The final session of the symposium featured a Q&A panel, where this year’s presenters answered questions from the more than 400 attendees live-streaming the event. Senda Ajroud-Driss, MD, associate professor in the Department of Neurology’s Division of Neuromuscular Disease and director of the Lois Insolia ALS Clinic at the Les Turner ALS Center, discussed the importance of expanded access, or “compassionate use,” which gives patients with immediately life-threatening conditions or diseases access to non-FDA approved drugs or medical devices when no other alternative treatment options are available.
“We would like to see the day where every single ALS patient will be eligible for one kind of therapy, whatever it is, but it has to be done the right way,” Driss said.
Lisa Wolfe, MD, ’95 GME, professor of Medicine in the Division of Pulmonary and Critical Care and of Neurology, added that as treatment development moves more towards personalized genetic therapies, pharmaceutical companies must plan for expanded access early on so it becomes standard practice and eventually part of a larger clinical trial program.
“When the trial contracts are being signed, the obligation of the company for expanded access and extended access has to be signed in the beginning because those costs should not be thought about after. They should be thought about before and we need to be the advocates to do it up front,” Wolfe said.

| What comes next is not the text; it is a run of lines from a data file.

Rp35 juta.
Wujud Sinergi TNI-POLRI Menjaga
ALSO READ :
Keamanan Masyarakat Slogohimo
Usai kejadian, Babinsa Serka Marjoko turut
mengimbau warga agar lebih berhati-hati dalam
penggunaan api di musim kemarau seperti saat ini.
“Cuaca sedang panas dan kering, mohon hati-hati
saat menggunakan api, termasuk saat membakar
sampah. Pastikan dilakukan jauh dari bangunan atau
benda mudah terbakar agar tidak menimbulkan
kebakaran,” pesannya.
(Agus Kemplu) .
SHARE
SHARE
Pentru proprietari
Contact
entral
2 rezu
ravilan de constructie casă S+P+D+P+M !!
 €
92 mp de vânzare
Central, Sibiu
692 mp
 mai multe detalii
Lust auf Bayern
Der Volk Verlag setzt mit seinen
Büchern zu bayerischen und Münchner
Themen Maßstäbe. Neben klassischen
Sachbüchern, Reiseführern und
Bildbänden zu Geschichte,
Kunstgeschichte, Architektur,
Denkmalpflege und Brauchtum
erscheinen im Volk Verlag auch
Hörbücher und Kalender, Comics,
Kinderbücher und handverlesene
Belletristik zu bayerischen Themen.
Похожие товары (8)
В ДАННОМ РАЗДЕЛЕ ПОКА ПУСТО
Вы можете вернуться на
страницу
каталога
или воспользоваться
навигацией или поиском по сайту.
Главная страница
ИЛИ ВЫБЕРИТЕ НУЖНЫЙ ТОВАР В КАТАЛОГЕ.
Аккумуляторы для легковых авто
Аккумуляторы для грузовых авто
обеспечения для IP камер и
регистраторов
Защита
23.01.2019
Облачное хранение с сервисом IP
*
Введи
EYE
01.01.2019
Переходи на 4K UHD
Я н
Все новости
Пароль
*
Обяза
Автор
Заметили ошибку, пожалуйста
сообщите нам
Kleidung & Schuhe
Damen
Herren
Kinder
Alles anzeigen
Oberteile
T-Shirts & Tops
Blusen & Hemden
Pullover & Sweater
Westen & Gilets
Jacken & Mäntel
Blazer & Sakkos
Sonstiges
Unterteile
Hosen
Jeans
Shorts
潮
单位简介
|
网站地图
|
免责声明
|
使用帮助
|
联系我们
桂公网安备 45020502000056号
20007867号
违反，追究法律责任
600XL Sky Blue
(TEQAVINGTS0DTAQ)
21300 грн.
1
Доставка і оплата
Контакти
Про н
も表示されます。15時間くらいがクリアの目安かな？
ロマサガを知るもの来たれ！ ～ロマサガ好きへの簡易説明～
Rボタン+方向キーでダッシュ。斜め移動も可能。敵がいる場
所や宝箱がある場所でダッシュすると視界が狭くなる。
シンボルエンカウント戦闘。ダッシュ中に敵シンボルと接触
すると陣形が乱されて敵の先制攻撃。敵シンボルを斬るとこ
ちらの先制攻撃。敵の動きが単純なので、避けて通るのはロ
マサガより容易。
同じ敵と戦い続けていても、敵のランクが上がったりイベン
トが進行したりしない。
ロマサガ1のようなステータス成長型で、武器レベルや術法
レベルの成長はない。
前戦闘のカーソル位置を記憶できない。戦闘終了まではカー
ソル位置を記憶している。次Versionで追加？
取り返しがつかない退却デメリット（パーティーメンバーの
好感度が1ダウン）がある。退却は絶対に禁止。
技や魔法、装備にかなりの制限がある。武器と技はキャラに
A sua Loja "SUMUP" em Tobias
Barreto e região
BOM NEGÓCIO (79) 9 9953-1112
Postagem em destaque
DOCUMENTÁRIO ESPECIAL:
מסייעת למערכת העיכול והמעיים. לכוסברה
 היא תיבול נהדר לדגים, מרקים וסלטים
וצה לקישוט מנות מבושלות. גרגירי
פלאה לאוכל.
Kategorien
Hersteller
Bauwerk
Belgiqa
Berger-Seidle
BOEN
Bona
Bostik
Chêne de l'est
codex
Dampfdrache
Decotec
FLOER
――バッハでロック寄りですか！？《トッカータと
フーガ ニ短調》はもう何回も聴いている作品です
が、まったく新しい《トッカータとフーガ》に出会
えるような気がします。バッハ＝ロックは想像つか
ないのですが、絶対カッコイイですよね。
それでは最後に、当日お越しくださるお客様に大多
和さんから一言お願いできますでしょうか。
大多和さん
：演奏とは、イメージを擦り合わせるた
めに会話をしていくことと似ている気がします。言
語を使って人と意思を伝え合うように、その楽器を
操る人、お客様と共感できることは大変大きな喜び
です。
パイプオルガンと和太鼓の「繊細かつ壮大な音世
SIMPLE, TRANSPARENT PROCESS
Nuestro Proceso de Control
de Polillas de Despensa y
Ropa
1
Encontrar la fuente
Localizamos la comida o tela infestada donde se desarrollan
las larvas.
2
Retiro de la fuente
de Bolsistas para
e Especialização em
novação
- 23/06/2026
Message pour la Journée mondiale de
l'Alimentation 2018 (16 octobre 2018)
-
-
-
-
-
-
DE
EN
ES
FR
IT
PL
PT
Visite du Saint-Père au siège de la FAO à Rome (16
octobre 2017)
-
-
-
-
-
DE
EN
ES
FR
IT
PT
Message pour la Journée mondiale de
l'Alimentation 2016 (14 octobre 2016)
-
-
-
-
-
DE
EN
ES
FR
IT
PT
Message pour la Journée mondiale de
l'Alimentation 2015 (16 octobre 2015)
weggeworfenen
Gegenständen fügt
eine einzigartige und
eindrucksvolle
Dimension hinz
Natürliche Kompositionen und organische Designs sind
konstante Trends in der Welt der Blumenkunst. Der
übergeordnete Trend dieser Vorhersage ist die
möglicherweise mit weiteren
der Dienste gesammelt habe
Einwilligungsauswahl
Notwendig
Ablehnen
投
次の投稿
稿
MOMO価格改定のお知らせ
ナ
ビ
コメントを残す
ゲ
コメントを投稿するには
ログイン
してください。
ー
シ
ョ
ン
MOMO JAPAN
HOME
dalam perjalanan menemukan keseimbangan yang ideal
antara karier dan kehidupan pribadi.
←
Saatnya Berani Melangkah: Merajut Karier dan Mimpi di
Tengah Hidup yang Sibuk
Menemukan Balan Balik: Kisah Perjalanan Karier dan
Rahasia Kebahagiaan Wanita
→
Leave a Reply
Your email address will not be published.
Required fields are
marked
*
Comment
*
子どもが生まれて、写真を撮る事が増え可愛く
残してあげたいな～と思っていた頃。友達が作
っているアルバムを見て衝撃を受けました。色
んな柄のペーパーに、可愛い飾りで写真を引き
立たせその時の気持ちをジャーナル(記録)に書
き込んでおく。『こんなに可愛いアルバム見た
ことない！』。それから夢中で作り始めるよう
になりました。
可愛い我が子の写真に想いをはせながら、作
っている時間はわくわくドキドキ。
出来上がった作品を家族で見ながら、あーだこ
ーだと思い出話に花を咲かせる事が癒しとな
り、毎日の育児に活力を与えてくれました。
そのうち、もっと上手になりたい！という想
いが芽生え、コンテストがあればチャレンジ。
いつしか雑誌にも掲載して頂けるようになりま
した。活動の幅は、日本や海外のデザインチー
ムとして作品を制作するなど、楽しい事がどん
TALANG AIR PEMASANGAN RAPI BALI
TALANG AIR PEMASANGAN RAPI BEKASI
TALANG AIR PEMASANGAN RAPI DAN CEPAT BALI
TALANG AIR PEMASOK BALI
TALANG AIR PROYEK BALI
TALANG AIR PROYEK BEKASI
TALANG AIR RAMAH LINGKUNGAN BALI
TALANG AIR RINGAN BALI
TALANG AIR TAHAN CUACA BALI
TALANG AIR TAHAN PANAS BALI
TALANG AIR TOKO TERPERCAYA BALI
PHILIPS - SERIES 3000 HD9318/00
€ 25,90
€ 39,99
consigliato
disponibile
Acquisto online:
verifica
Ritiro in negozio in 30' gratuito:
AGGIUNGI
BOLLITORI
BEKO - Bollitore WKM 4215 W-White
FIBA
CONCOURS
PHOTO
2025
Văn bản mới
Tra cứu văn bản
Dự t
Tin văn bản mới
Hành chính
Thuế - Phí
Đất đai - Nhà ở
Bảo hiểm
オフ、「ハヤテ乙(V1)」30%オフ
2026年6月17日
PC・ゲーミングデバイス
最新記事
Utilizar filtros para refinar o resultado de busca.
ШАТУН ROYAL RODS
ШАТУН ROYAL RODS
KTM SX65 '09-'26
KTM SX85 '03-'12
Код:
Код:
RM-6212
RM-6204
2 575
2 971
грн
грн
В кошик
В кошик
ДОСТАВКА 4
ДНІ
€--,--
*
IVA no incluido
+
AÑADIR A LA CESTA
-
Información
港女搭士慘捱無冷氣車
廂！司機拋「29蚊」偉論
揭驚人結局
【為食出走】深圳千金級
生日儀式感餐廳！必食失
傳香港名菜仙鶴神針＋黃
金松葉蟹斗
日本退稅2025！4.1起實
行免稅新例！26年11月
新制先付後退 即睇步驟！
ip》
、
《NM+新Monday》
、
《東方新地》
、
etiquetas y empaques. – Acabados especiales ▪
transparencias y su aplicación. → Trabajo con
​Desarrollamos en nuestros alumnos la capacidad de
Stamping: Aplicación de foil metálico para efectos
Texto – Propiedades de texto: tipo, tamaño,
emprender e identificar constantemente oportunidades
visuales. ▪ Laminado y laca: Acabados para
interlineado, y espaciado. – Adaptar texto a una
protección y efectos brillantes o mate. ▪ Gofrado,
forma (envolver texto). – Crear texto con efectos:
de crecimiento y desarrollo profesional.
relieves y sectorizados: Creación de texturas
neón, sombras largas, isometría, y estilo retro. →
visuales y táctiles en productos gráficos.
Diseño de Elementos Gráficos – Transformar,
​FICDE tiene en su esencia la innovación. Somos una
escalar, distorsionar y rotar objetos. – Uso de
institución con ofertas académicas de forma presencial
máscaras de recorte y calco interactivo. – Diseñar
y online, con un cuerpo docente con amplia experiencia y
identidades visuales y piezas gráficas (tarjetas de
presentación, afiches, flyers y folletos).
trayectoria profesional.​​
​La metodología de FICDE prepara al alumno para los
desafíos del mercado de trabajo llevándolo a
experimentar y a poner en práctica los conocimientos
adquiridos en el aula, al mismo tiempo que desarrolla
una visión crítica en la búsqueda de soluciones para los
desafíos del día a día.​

In line with expanding treatment is also improving patient decision-making tools for individuals with ALS and their caregivers. Lauren Webb, LCSW, director of support services and education at the Les Turner ALS Foundation, discussed the importance of patient decision-making tools and previewed the foundation’s soon to be released patient decision-making tools, My ALS Decision ToolTM. The first its kind in the U.S., the interactive online tool will help individuals with ALS and their caregivers make informed decisions about their care early on.
“The decision-making tool is a way to have people with ALS and their caregivers think through what their values are and what kinds of questions they want to ask their physicians,” Webb said.